A new study published by the British Journal of Psychology has found that smarter people have a lesser number of friends.

This ties in quite well with my published theory on friendship, whereby the number of real friends (on the highest level) is usually 1-3 persons.

When exploring satisfaction and overall life, the study found that people were less satisfied when living in a densely populated community.

The higher the population density of the immediate environment, the less happy” said Evolutionary psychologists Satoshi Kanazawa of the London School of Economics and Norman Li of Singapore Management University.

The second finding was that people self-reported greater happiness when they had more social interactions with their close friend.

Except for intelligent people, being the one big exception. For intelligent people, the findings were completely reversed.

In my friendship theory, I believe that people can only be close friends with a small number of people, and therefor there wouldn’t be as much social interaction as with having a high number of close friends.

Now this study is just proving that this would only be true for intelligent people.

“The effect of population density on life satisfaction was therefore more than twice as large for low-IQ individuals than for high-IQ individuals,” they found. And “more intelligent individuals were actually less satisfied with life if they socialized with their friends more frequently.”

So basically, smart people are less happy when they spend more time with their friends.

But why would this be the case? Because constantly being around large groups of people can make a person feel more lonely and unhappy.
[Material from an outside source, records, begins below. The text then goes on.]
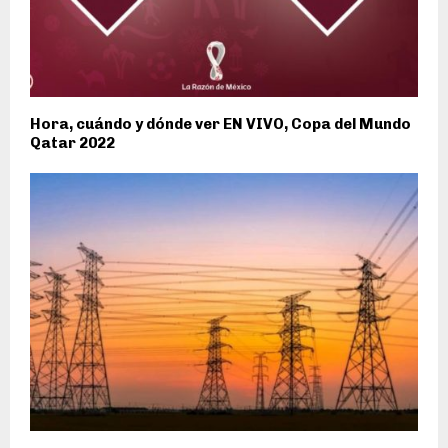
Hora, cuándo y dónde ver EN VIVO, Copa del Mundo
Qatar 2022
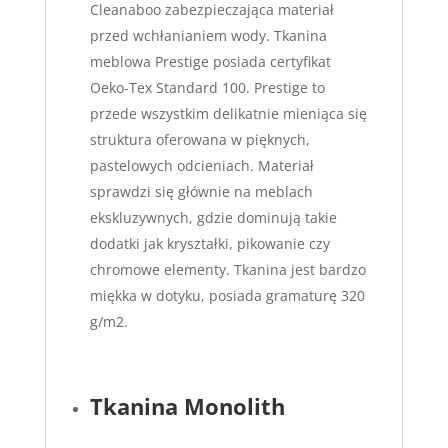
Cleanaboo zabezpieczająca materiał
przed wchłanianiem wody. Tkanina
meblowa Prestige posiada certyfikat
Oeko-Tex Standard 100. Prestige to
przede wszystkim delikatnie mieniąca się
struktura oferowana w pięknych,
pastelowych odcieniach. Materiał
sprawdzi się głównie na meblach
ekskluzywnych, gdzie dominują takie
dodatki jak kryształki, pikowanie czy
chromowe elementy. Tkanina jest bardzo
miękka w dotyku, posiada gramaturę 320
g/m2.
Tkanina Monolith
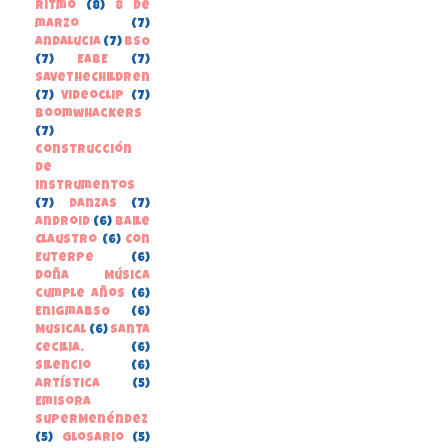
Ritmo
(8)
8 de
marzo
(7)
Andalucia
(7)
BSO
(7)
EABE
(7)
SaveTheChildren
(7)
Videoclip
(7)
boomwhackers
(7)
construcción
de
instrumentos
(7)
danzas
(7)
Android
(6)
Baile
Claustro
(6)
Con
Euterpe
(6)
Doña Música
cumple años
(6)
EnigmaBSO
(6)
Musical
(6)
Santa
Cecilia.
(6)
Silencio
(6)
Artística
(5)
Emisora
SuperMenéndez
(5)
Glosario
(5)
What I find the most fascinating, is how intelligence is correlated with social satisfaction. Perhaps those with more intelligence, and less likely to spend so much time on socialising as they rather focus on investing into another longer term objective.

It may be that frequent social interactions detract from pursuing a research goal an intelligent person may have, as it may negatively affect their overall satisfaction.

The researchers talked about paleo-happiness in their study, smarter people are better prepared to deal with new challenges. “More intelligent individuals, who possess higher levels of general intelligence and thus greater ability to solve evolutionarily novel problems, may face less difficulty in comprehending and dealing with evolutionarily novel entities and situations,” they write.

Whatever type of person you are, the study says intelligent people socialise less. So perhaps we should all be not just balancing our social interactions, but limiting them to work on other long term goals?